### Exercise aim
Reproduce word for word the passage of the text on big data management that begins at the words "Craig Drake rightly" and stops after the words "becomes a liability.".

### Excerpt
Craig Drake rightly emphasises the importance of institutions making big data “work for their business” [Big industry responses are needed to big data explosion, yesterday]. Data must be seen as an asset for businesses and managed properly. If it’s not, then it just becomes a liability.
The financial services industry is only now catching up with other sectors such as pharmaceuticals when it comes to managing big data. Tighter regulations such as Dodd-Frank, MiFID II and Basel III have acted as a catalyst for action. It’s not enough for firms to simply store data in isolation. In order to comply there must be a full audit trail. Data management is being made even more challenging – in addition to storing a vast quantity of tick data, banks must record all telephone calls. If this wasn’t enough, email archives are expanding to thousands of terabytes and firms have to track and monitor other forms of communication such as instant messaging and social media. Banks and firms of all sizes must therefore address their big data management issues before they spiral out of control.

### Entries provided
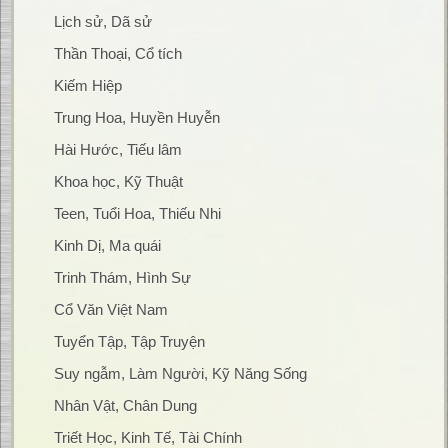
Lịch sử, Dã sử
Thần Thoại, Cổ tích
Kiếm Hiệp
Trung Hoa, Huyền Huyễn
Hài Hước, Tiếu lâm
Khoa học, Kỹ Thuật
Teen, Tuổi Hoa, Thiếu Nhi
Kinh Dị, Ma quái
Trinh Thám, Hình Sự
Cổ Văn Việt Nam
Tuyển Tập, Tập Truyện
Suy ngẫm, Làm Người, Kỹ Năng Sống
Nhân Vật, Chân Dung
Triết Học, Kinh Tế, Tài Chính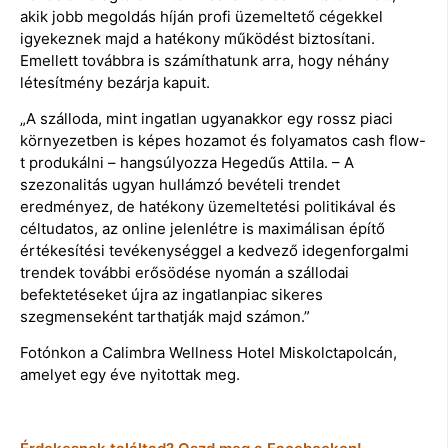
akik jobb megoldás híján profi üzemeltető cégekkel
igyekeznek majd a hatékony működést biztosítani.
Emellett továbbra is számíthatunk arra, hogy néhány
létesítmény bezárja kapuit.
„A szálloda, mint ingatlan ugyanakkor egy rossz piaci
környezetben is képes hozamot és folyamatos cash flow-
t produkálni – hangsúlyozza Hegedűs Attila. – A
szezonalitás ugyan hullámzó bevételi trendet
eredményez, de hatékony üzemeltetési politikával és
céltudatos, az online jelenlétre is maximálisan építő
értékesítési tevékenységgel a kedvező idegenforgalmi
trendek további erősödése nyomán a szállodai
befektetéseket újra az ingatlanpiac sikeres
szegmenseként tarthatják majd számon.”
Fotónkon a Calimbra Wellness Hotel Miskolctapolcán,
amelyet egy éve nyitottak meg.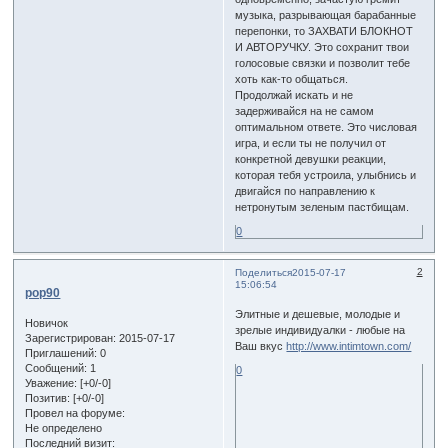
музыка, разрывающая барабанные
перепонки, то ЗАХВАТИ БЛОКНОТ
И АВТОРУЧКУ. Это сохранит твои
голосовые связки и позволит тебе
хоть как-то общаться.
Продолжай искать и не
задерживайся на не самом
оптимальном ответе. Это числовая
игра, и если ты не получил от
конкретной девушки реакции,
которая тебя устроила, улыбнись и
двигайся по направлению к
нетронутым зеленым пастбищам.
0
2
Поделиться
2015-07-17
15:06:54
pop90
Элитные и дешевые, молодые и
Новичок
зрелые индивидуалки - любые на
Зарегистрирован
: 2015-07-17
Ваш вкус
http://www.intimtown.com/
Приглашений:
0
Сообщений:
1
0
Уважение:
[+0/-0]
Позитив:
[+0/-0]
Провел на форуме:
Не определено
Последний визит: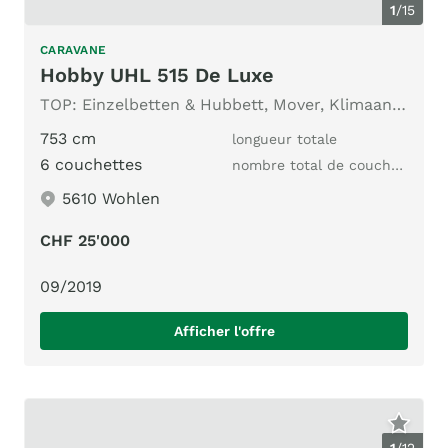
1
/
15
CARAVANE
Hobby UHL 515 De Luxe
TOP: Einzelbetten & Hubbett, Mover, Klimaanlage, Vorzelt
753 cm
longueur totale
6 couchettes
nombre total de couchages
5610 Wohlen
CHF 25'000
09/2019
Afficher l'offre
1
/
12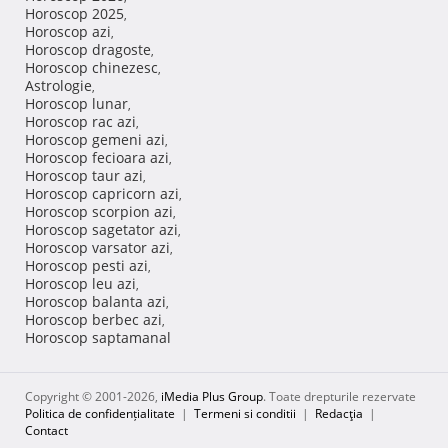
Horoscop 2025
,
Horoscop azi
,
Horoscop dragoste
,
Horoscop chinezesc
,
Astrologie
,
Horoscop lunar
,
Horoscop rac azi
,
Horoscop gemeni azi
,
Horoscop fecioara azi
,
Horoscop taur azi
,
Horoscop capricorn azi
,
Horoscop scorpion azi
,
Horoscop sagetator azi
,
Horoscop varsator azi
,
Horoscop pesti azi
,
Horoscop leu azi
,
Horoscop balanta azi
,
Horoscop berbec azi
,
Horoscop saptamanal
Copyright © 2001-2026,
iMedia Plus Group
. Toate drepturile rezervate
Politica de confidențialitate
|
Termeni si conditii
|
Redacţia
|
Contact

### Written answer
Craig Drake rightly emphasises the importance of institutions making big data “work for their business” [Big industry responses are needed to big data explosion, yesterday]. Data must be seen as an asset for businesses and managed properly. If it’s not, then it just becomes a liability.